Once all the child-runs are finished, we can get the best run and the metrics.
# Get best run and print out metrics
best_run = hyperdrive_run.get_best_run_by_primary_metric()
best_run_metrics = best_run.get_metrics()
parameter_values = best_run.get_details()["runDefinition"]["arguments"]
best_parameters = dict(zip(parameter_values[::2], parameter_values[1::2]))
print(f"* Best Run Id:{best_run.id}")
print(best_run)
print("\n* Best hyperparameters:")
print(best_parameters)
print(f"Accuracy = {best_run_metrics['accuracy']}")
print("Learning Rate =", best_run_metrics["learning_rate"])
* Best Run Id:hyperparameter-tuning_1569867670036119_4 Run(Experiment: hyperparameter-tuning, Id: hyperparameter-tuning_1569867670036119_4, Type: azureml.scriptrun, Status: Completed) * Best hyperparameters: {'--data-folder': '$AZUREML_DATAREFERENCE_workspaceblobstore', '--data-subfolder': '01679d79-1c47-49b8-88c3-d657f36b0c0f', '--learning_rate': '0.01', '--max_size': '600'} Accuracy = 0.8918015856432082 Learning Rate = 0.01
hyperdrive_run.get_children_sorted_by_primary_metric()
[{'run_id': 'hyperparameter-tuning_1569867670036119_4', 'hyperparameters': '{"--learning_rate": 0.01, "--max_size": 600}', 'best_primary_metric': 0.8918015856432082, 'status': 'Completed'}, {'run_id': 'hyperparameter-tuning_1569867670036119_3', 'hyperparameters': '{"--learning_rate": 0.003, "--max_size": 600}', 'best_primary_metric': 0.8760658534573615, 'status': 'Completed'}, {'run_id': 'hyperparameter-tuning_1569867670036119_2', 'hyperparameters': '{"--learning_rate": 0.001, "--max_size": 600}', 'best_primary_metric': 0.8282478586888209, 'status': 'Completed'}, {'run_id': 'hyperparameter-tuning_1569867670036119_1', 'hyperparameters': '{"--learning_rate": 0.0003, "--max_size": 600}', 'best_primary_metric': 0.7405032357605712, 'status': 'Completed'}, {'run_id': 'hyperparameter-tuning_1569867670036119_0', 'hyperparameters': '{"--learning_rate": 0.0001, "--max_size": 600}', 'best_primary_metric': 0.47537724312149304, 'status': 'Completed'}, {'run_id': 'hyperparameter-tuning_1569867670036119_preparation', 'hyperparameters': None, 'best_primary_metric': None, 'status': 'Completed'}]
To avoid unnecessary expenses, all resources which were created in this notebook need to get deleted once parameter search is concluded. To simplify this clean-up step, we recommended creating a new resource group to run this notebook. This resource group can then be deleted, e.g. using the Azure Portal, which will remove all created resources.
# Log some outputs using scrapbook which are used during testing to verify correct notebook execution
sb.glue("best_accuracy", best_run_metrics["accuracy"])
In this notebook, we showed how to tune hyperparameters by utilizing Azure Machine Learning service. Complex and powerful models often have many hyperparameters that affect on the model's accuracy, and it is not practical to tune the model without using a GPU cluster.

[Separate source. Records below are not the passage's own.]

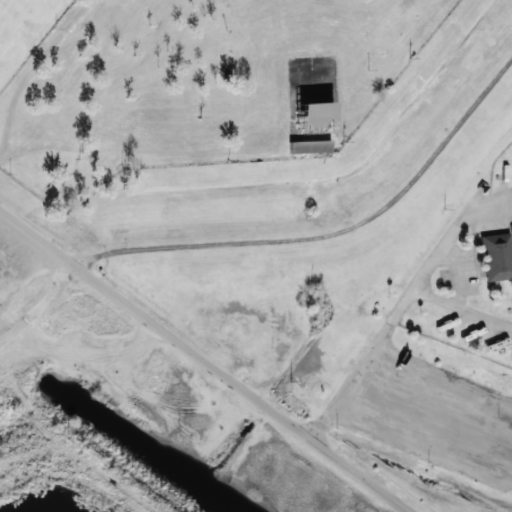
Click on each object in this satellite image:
building: (313, 116)
building: (309, 147)
road: (460, 222)
road: (328, 231)
building: (496, 257)
road: (41, 306)
road: (204, 362)
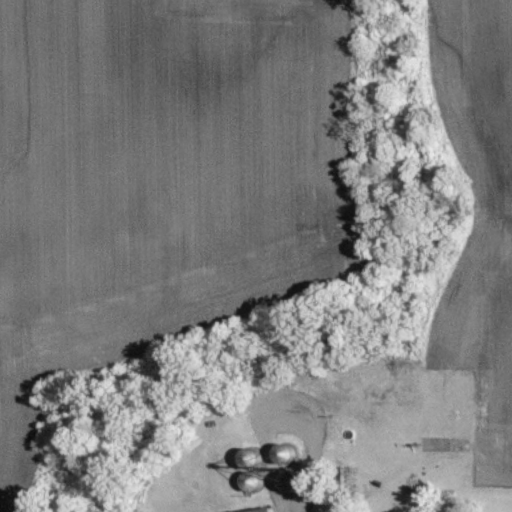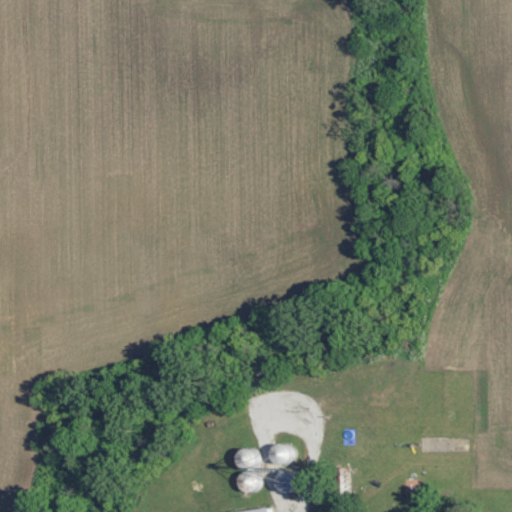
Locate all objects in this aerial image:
crop: (161, 179)
crop: (477, 217)
silo: (288, 451)
silo: (254, 456)
building: (259, 456)
road: (310, 457)
road: (272, 460)
silo: (254, 478)
silo: (294, 478)
building: (294, 478)
building: (256, 509)
building: (263, 510)
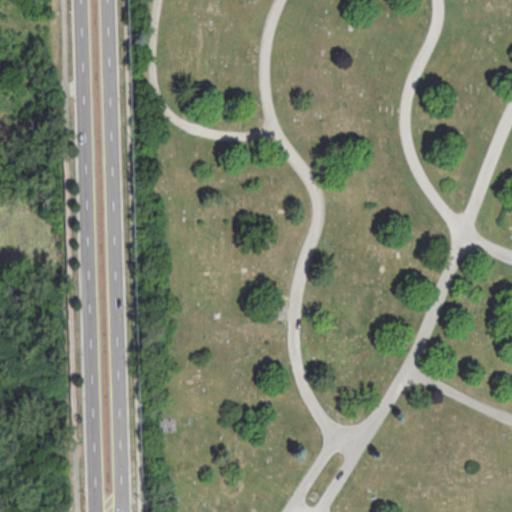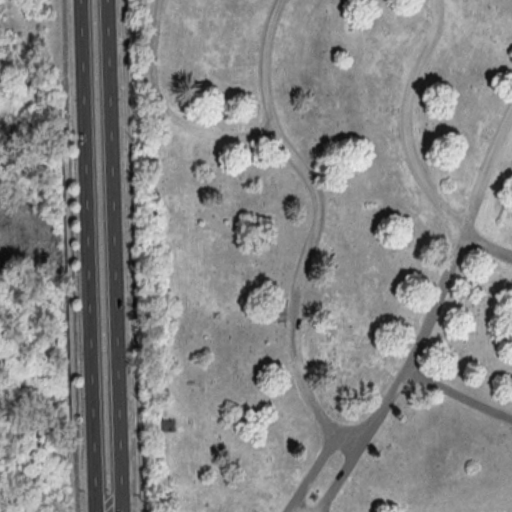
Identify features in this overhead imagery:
road: (63, 71)
road: (165, 110)
road: (404, 122)
road: (316, 218)
road: (487, 247)
park: (319, 254)
road: (132, 255)
road: (88, 256)
road: (111, 256)
road: (70, 289)
road: (431, 318)
road: (460, 397)
road: (325, 456)
road: (76, 474)
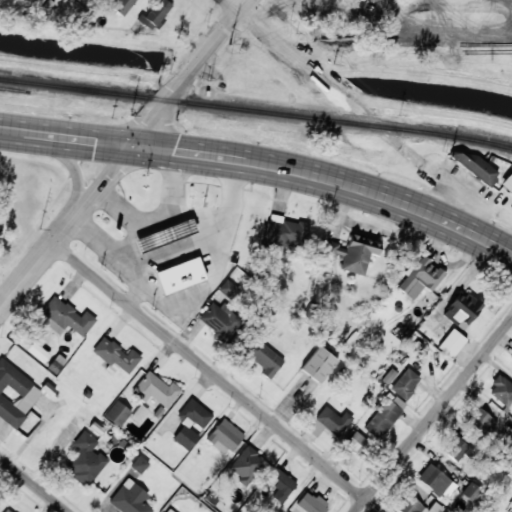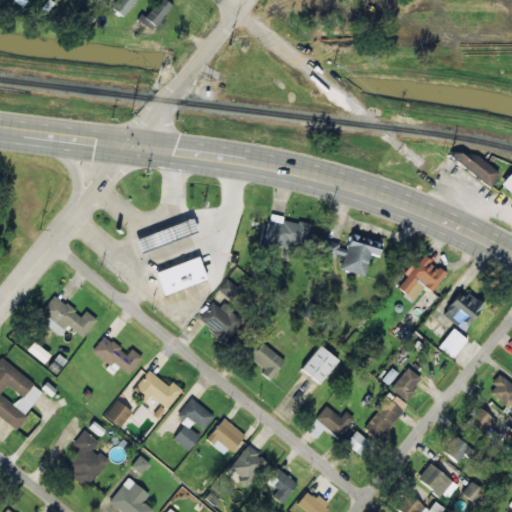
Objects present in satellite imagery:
building: (90, 0)
road: (232, 5)
building: (121, 6)
building: (154, 14)
road: (331, 87)
railway: (256, 112)
traffic signals: (128, 148)
road: (123, 153)
road: (262, 166)
building: (475, 166)
building: (507, 182)
building: (285, 231)
building: (165, 235)
building: (353, 252)
building: (180, 275)
building: (419, 277)
building: (462, 309)
building: (65, 317)
building: (219, 320)
building: (451, 343)
building: (37, 351)
building: (115, 355)
building: (261, 355)
building: (511, 356)
building: (318, 364)
road: (209, 370)
building: (388, 375)
building: (405, 383)
building: (155, 389)
building: (502, 391)
building: (15, 394)
building: (117, 413)
road: (433, 415)
building: (383, 416)
building: (333, 420)
building: (190, 422)
building: (481, 423)
building: (224, 436)
building: (356, 442)
building: (455, 449)
building: (84, 459)
building: (139, 464)
building: (246, 464)
building: (436, 481)
road: (34, 483)
building: (281, 485)
building: (467, 489)
building: (129, 498)
building: (311, 502)
building: (510, 502)
building: (416, 506)
building: (6, 510)
building: (168, 510)
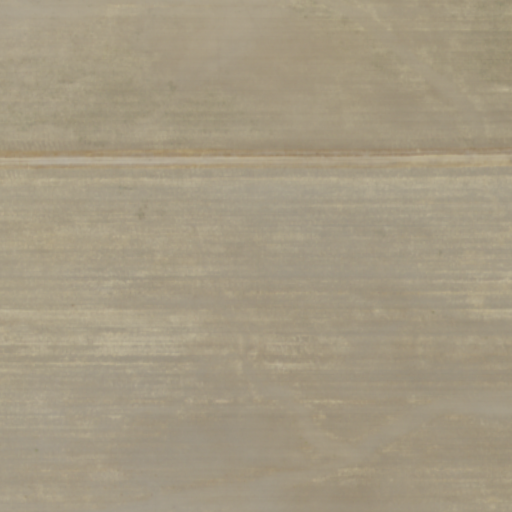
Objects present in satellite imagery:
crop: (256, 256)
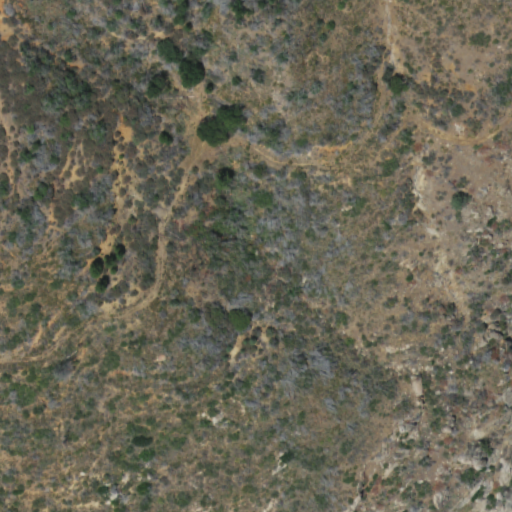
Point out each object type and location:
road: (26, 370)
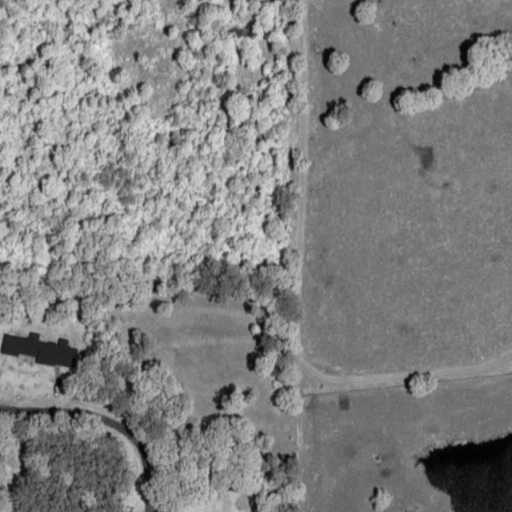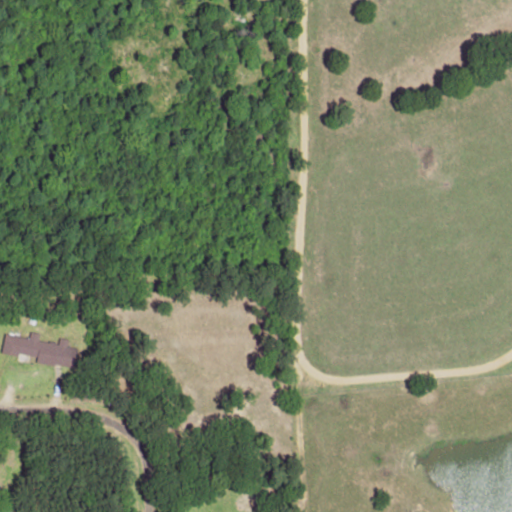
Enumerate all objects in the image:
building: (39, 348)
road: (95, 423)
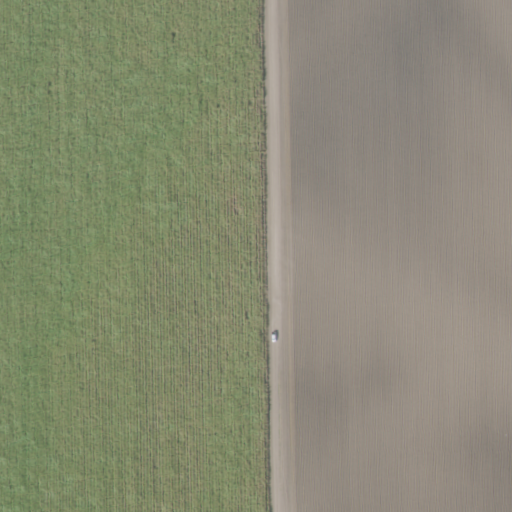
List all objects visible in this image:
road: (282, 256)
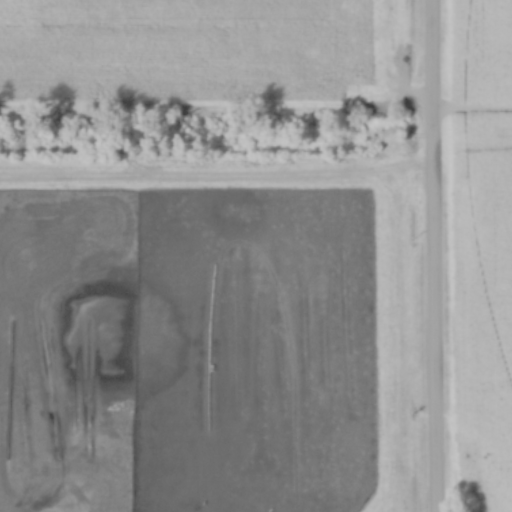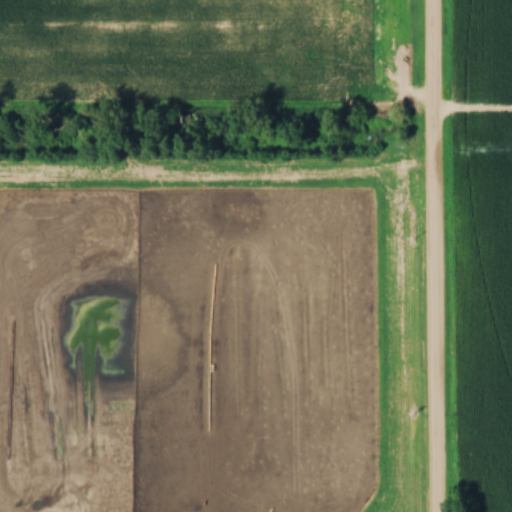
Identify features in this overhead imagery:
road: (439, 255)
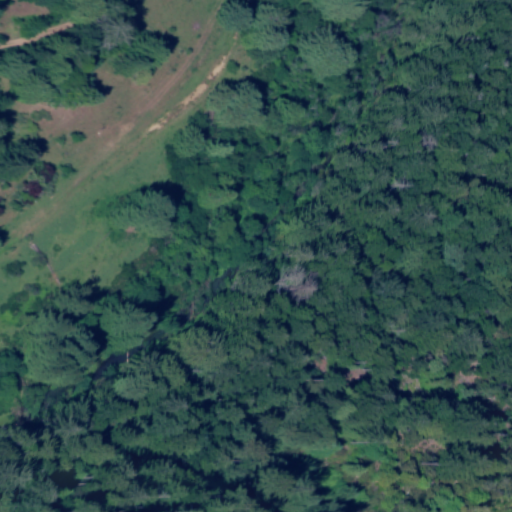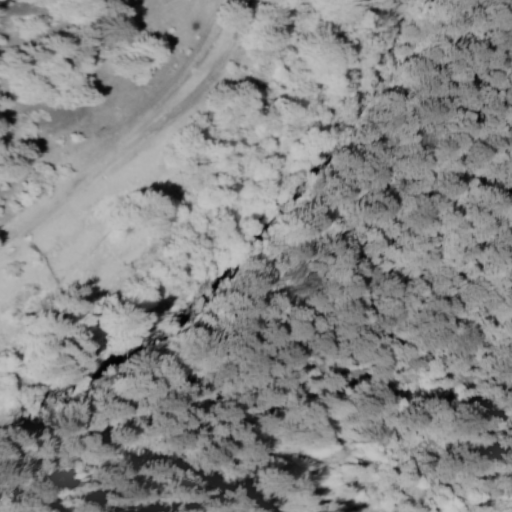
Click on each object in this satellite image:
road: (52, 33)
road: (140, 132)
river: (260, 266)
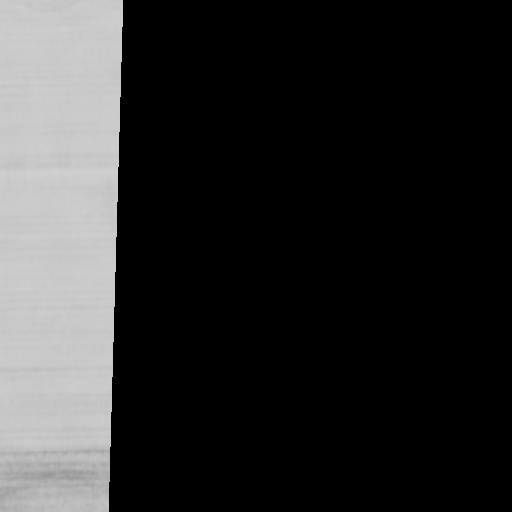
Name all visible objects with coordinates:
crop: (254, 217)
crop: (262, 473)
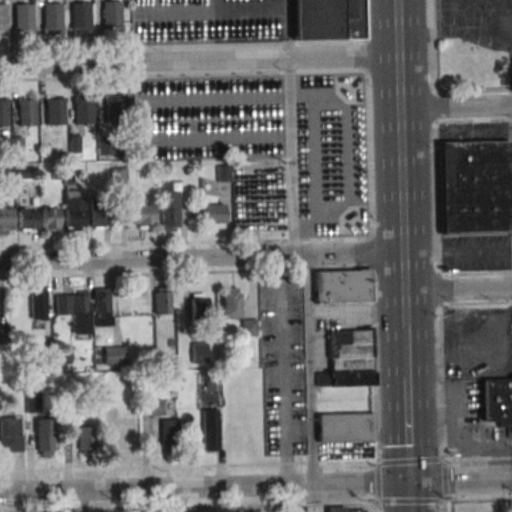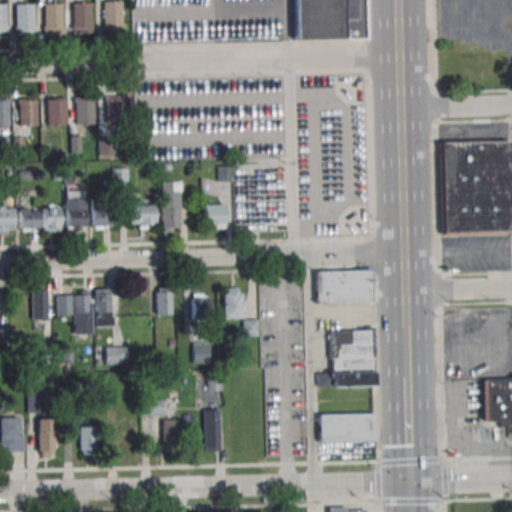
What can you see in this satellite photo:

For example, a training and evaluation loop of a model on a single Standard NC6 VM could take a long time depending on the number of images, epochs, and image size. If a single run took 10 minute, a thorough investigation of 100 different combinations of hyperparameters would take over 16 hours on the single VM.
With AzureML, as we shown in this notebook, we can easily setup different size of GPU cluster fits to our problem and utilize different sampling techniques to navigate through the huge search space efficiently, and tweak the experiment with different criteria and algorithms for further research.